The master’s room was enormous. The windows were flooded with perpetual sunlight. The landscape outside must have been the way Henriada looked in its prime, when Mottile was a resort for the carefree millions of vacationers, and Ambiloxi a port feeding worlds halfway across the galaxy. There was no sign of the ugly snaky storms which worried and pestered Henriada in these later years. Everything was landscape, order, neatness, the triumph of man, as though Poussin had painted it.

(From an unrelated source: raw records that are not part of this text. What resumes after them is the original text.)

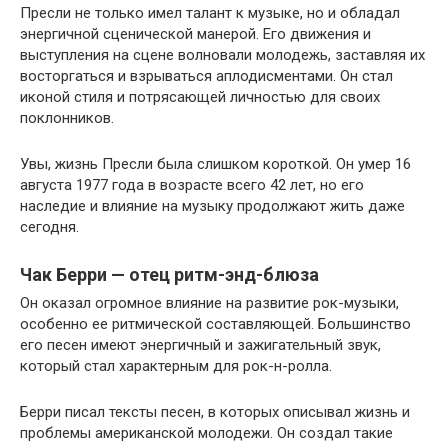
Пресли не только имел талант к музыке, но и обладал
энергичной сценической манерой. Его движения и
выступления на сцене волновали молодежь, заставляя их
восторгаться и взрываться аплодисментами. Он стал
иконой стиля и потрясающей личностью для своих
поклонников.
Увы, жизнь Пресли была слишком короткой. Он умер 16
августа 1977 года в возрасте всего 42 лет, но его
наследие и влияние на музыку продолжают жить даже
сегодня.
Чак Берри — отец ритм-энд-блюза
Он оказал огромное влияние на развитие рок-музыки,
особенно ее ритмической составляющей. Большинство
его песен имеют энергичный и зажигательный звук,
который стал характерным для рок-н-ролла.
Берри писал тексты песен, в которых описывал жизнь и
проблемы американской молодежи. Он создал такие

The room itself, like the other great living rooms of the estate of Beauregard, was exuberant neo-baroque in which the architect, himself half mad, had been given wild license to work out his fantasies in steel, plastic, plaster, wood and stone. The ceiling was not flat, but vaulted. Each of the four corners of the room was an alcove, cutting deep into each of the four sides, so that the room was, in effect, an octagon. The propriety and prettiness of the room had been a little diminished by the shoving of the furniture to one side, sofas, upholstered armchairs, marble tables and knickknack stands all in an indescribable mélange to the left; while the right-hand part of the room—facing the master window with the illusory landscape—was equipped like a surgery with an operating table, hydraulic lifts, bottles of clear and colored fluid hanging from chrome stands and two large devices which (Casher later surmised) must have been heart-lung and kidney machines. The alcoves, in their turn, were wilder. One was an archaic funeral parlor with an immense coffin, draped in black velvet, resting on a heavy teak stand. The next was a spaceship control cabin of the old kind, with the levers, switches and controls all in plain sight—the meters actually read the galactically stable location of this very place, and to do so they had to whirl mightily—as well as a pilot’s chair with the usual choice of helmets and the straps and shock absorbers. The third alcove was a simple bedroom done in very old-fashioned taste, the walls a Wedgwood blue with deep wine-colored drapes, coverlets and pillowcases marking a sharp but tolerable contrast. The fourth alcove was the copy of a fortress: it might even have been a fortress: the door was heavy and the walls looked as though they might be Daimoni material, indestructible by any imaginable means. Cases of emergency food and water were stacked against the walls. Weapons which looked oiled and primed stood in their racks, together with three different calibers of wirepoint, each with its own fresh-looking battery.